### What is required
Take each line of the material that includes "plotting" and copy it.

### Data supplied

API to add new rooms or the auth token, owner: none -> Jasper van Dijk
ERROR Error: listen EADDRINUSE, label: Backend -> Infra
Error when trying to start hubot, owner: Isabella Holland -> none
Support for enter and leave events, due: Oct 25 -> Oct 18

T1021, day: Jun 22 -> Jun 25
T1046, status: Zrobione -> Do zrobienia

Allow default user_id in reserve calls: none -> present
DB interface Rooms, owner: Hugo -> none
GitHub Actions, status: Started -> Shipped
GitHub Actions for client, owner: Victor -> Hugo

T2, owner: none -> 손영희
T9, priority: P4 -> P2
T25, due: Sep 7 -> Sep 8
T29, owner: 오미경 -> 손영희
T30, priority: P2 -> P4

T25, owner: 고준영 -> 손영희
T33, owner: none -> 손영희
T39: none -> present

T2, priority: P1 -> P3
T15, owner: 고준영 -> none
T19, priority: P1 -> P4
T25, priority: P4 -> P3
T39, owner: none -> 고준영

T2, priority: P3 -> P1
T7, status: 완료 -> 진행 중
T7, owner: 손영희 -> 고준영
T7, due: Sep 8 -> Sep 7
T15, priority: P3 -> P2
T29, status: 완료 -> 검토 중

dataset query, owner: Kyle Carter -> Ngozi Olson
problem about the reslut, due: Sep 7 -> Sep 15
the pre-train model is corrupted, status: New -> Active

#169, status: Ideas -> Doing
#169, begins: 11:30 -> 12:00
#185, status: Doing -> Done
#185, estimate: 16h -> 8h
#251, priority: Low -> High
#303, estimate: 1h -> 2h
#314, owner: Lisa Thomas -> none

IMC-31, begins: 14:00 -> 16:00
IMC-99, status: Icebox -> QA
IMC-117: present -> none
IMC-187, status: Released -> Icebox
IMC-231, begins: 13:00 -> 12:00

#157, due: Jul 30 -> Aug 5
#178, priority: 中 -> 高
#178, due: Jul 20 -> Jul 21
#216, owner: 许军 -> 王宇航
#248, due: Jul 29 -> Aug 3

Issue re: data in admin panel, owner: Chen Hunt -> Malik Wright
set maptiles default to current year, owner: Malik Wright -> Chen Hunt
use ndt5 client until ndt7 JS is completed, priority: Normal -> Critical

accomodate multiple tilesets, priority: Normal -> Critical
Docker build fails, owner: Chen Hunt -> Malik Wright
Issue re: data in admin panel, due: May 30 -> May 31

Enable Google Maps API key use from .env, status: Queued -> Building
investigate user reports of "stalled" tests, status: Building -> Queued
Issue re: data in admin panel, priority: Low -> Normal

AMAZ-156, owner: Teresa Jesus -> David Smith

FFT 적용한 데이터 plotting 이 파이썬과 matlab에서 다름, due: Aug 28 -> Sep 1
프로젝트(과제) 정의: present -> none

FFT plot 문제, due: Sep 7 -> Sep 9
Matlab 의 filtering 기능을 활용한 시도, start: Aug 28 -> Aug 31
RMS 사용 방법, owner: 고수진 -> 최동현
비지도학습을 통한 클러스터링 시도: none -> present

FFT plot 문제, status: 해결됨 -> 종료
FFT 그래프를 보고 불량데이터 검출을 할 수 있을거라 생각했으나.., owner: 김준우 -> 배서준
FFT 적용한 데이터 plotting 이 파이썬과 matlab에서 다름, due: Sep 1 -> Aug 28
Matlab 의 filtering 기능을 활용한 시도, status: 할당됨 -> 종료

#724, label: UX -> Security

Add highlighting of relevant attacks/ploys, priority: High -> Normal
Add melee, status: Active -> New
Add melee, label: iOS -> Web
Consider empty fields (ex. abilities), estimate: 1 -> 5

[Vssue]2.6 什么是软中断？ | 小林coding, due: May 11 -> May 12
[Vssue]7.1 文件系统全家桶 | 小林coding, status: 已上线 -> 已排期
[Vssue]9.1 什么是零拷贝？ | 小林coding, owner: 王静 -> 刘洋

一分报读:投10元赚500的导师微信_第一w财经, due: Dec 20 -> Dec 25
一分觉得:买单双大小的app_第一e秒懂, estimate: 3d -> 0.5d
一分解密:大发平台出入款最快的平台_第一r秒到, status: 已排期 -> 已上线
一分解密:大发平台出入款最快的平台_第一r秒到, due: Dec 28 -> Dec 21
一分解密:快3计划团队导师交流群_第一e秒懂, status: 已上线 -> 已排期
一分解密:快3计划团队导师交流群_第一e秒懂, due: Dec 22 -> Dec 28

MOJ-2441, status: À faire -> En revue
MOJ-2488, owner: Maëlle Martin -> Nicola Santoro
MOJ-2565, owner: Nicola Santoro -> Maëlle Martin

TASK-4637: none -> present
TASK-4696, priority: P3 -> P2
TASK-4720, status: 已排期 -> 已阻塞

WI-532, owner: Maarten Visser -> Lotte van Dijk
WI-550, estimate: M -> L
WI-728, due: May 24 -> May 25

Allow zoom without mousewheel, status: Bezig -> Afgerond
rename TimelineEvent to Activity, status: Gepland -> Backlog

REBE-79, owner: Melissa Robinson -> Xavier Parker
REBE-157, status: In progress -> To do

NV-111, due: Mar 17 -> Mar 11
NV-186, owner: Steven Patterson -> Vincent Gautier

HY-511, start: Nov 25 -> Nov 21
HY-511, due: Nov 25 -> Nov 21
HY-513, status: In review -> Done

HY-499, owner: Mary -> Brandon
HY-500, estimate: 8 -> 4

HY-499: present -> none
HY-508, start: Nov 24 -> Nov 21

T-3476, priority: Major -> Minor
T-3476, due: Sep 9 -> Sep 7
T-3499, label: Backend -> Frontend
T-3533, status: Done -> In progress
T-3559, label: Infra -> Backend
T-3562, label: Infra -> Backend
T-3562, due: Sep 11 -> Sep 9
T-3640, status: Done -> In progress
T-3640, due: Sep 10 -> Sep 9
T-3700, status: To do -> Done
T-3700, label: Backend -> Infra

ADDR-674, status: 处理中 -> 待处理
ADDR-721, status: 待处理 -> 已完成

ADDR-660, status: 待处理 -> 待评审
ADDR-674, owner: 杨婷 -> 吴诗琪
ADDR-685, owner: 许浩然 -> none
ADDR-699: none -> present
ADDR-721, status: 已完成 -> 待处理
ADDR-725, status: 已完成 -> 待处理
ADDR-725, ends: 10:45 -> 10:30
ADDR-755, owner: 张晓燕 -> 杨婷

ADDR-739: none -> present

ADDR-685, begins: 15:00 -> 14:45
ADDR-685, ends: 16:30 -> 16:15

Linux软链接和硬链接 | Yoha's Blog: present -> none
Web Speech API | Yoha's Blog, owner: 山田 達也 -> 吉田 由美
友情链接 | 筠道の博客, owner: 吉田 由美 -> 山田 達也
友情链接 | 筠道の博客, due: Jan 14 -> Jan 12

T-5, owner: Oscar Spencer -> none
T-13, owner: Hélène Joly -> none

### Written answer
FFT 적용한 데이터 plotting 이 파이썬과 matlab에서 다름, due: Aug 28 -> Sep 1
FFT 적용한 데이터 plotting 이 파이썬과 matlab에서 다름, due: Sep 1 -> Aug 28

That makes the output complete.